Отринув скептицизм и сомнения, этот странноватый рисунок принялись изучать сотрудники ленинградского Института восточных рукописей – Лев Гумилев и Бронислав Кузнецов. Карта была похожа на ребус, но ученым показалось знакомым название центрального города Шамбалы – Бар-по-со-ргад. Это были Пасаргады, то есть хорошо известная историкам столица Персидской империи царя Кира II Великого. Этот город стал исходной точкой для последующей локализации. На западе от него был помечен не менее известный в древности город Сузы. Тут же нашелся и Персеполь, а также Несендры (то есть Александрия). Автору древней карты было известно существование Александрии, следовательно, он жил после ее основателя Александра Македонского. С другой стороны, на карте отсутствовали римские названия, значит, она относится к эпохе эллинизма, времени до завоевания Востока армией Помпея Великого. «Таким образом, не входя в противоречие ни с одним из названий источника, можно с уверенностью сказать, что автор был современником Селевкидов и отразил на карте эпоху господства Сирии, руководимой македонскими завоевателями. Сирия по-персидски называется “Шам”, а слово “боло” означает “верх”, “поверхность”. Следовательно, Шамбала переводится как “господство Сирии”, что соответствовало действительности»[106] – таковы были выводы Гумилева и Кузнецова относительно первоначального смысла слова «Шамбала».

Возможно, тибетские аборигены узнали о существовании той Шамбалы эллинистических времен от торговцев из Древней Сирии, рассказывавших им об удивительных городах своей страны. Тогда получается, что историческая Шамбала располагалась на территории Южного Ирана. На это указывает и еще одна примета на карте – в самом ее центре нарисовано загадочное сооружение, похожее на ступенчатую пирамиду неправильной формы. Это могила Кира II Великого в Пасаргадах (Иран).
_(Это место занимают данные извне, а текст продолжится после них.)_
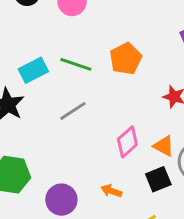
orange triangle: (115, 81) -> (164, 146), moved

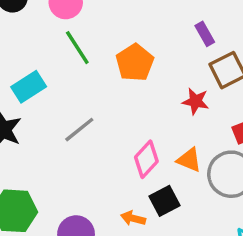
green line: (76, 64) -> (77, 48), moved, turned 44
black square: (158, 179) -> (164, 201), moved

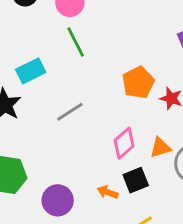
orange pentagon: (135, 63) -> (138, 82), moved
orange triangle: (189, 160) -> (160, 148), turned -45

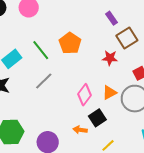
green line: (76, 42) -> (41, 50), moved
orange pentagon: (138, 82) -> (70, 43), moved

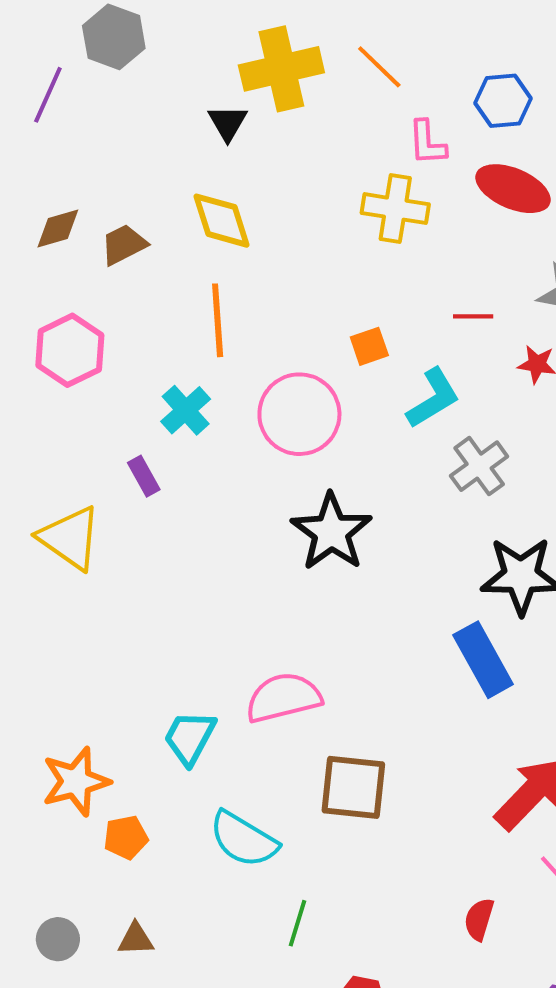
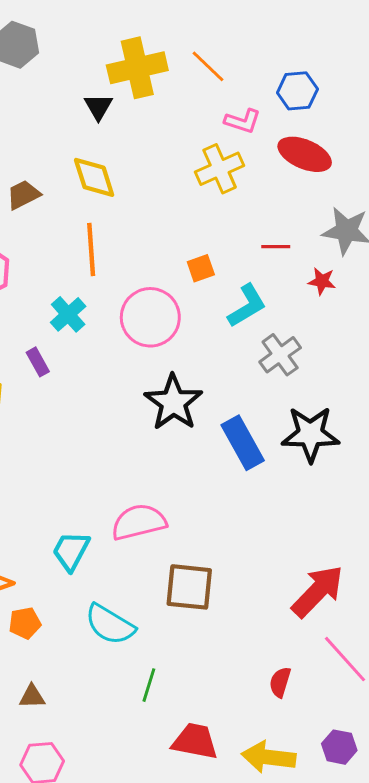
pink L-shape: (427, 143) -> (243, 121), turned -69
yellow cross: (395, 209) -> (220, 169), turned -33
blue rectangle: (483, 660) -> (243, 443), moved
Шестого мая 2008 года я стоял у подножия этой гробницы – фактически в географическом центре той, первой Шамбалы. Это было странное ощущение, ощущение достигнутой цели. Историческая легенда сообщает, как однажды к подножию этого монумента приехал и Александр Македонский, чтобы поклониться праху одного из величайших царей древности. Казалось, что я попал на важную территорию. Однако – это была всего лишь одна из ипостасей Шамбалы. У нее бывали и иные…

5

Та Шамбала, в которую намеревался проникнуть Рерих, была популяризирована в салонах европейской знати благодаря стараниям Елены Петровны Блаватской. Русская путешественница действительно посетила Цейлон, Бенгалию и границу с Тибетом, поэтому ее экзотические рассказы во многом выглядели достоверно. Книга Блаватской – по сути, беллетризованный дневник ее поездки – называлась «Из пещер и дебрей Индостана». Она произвела ошеломительный эффект в Европе, Америке и России. Среди читателей Блаватской был и Лев Толстой.
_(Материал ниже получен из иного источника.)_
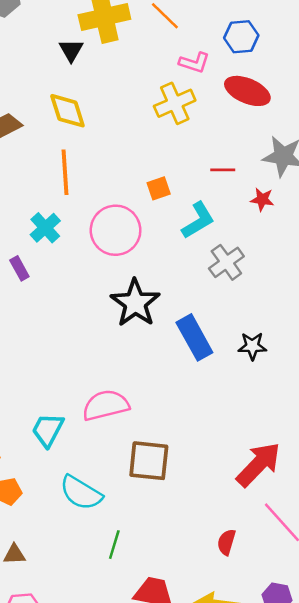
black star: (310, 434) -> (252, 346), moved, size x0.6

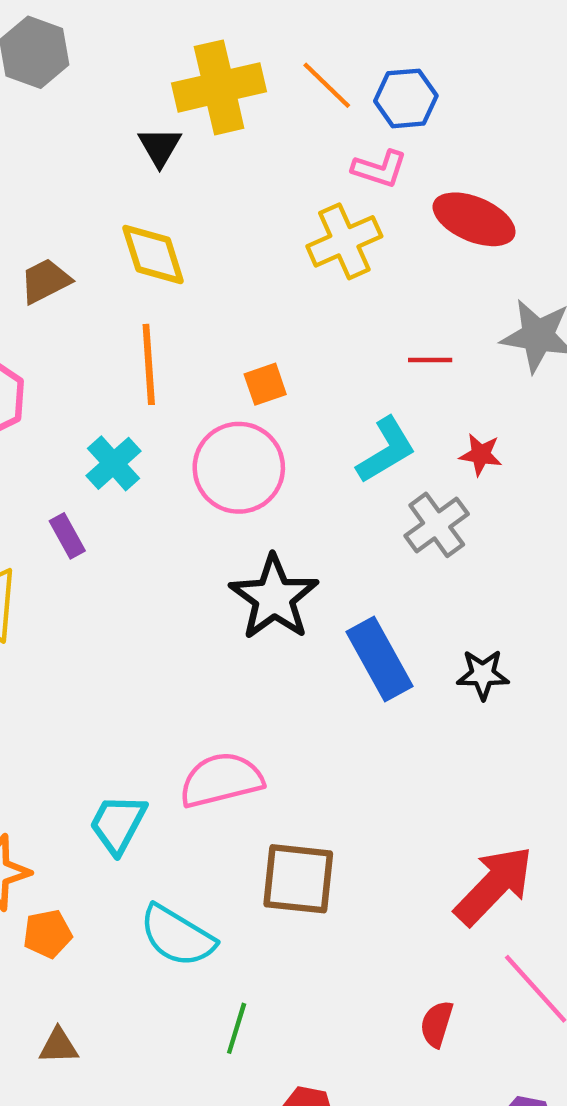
blue hexagon: (241, 37) -> (406, 98), moved
orange square: (159, 188) -> (265, 384), moved
red star: (262, 199) -> (481, 455), moved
Но, описывая свои экзотические путешествия, создательница учения теософии превращает Шамбалу в апокалиптическую метафору своего мистического расизма. Елена Блаватская писала: «Последние из оставшихся в живых представителей прекрасных детей Белого Острова [Первоначального Швета-Двипа] погибли века назад. Их Избранные [из Лемурии] спаслись на Священном Острове [ныне «баснословная» Шамбала в пустыне Гоби], тогда как некоторые из их проклятых рас, отделившись от главной массы, жили теперь в лесах и подземельях [ «пещерные жители»], когда золотисто-желтая Раса [Четвертая], в свою очередь, стала черной от греха»[107].

Этот кусок из теоретических трудов визионерки перевела с английского на русский язык Елена Рерих. Как мы видим, Блаватская, заимствовав Шамбалу из буддийской мифологии, поместила ее на некие фантастические территории в пустыне, а не в горы.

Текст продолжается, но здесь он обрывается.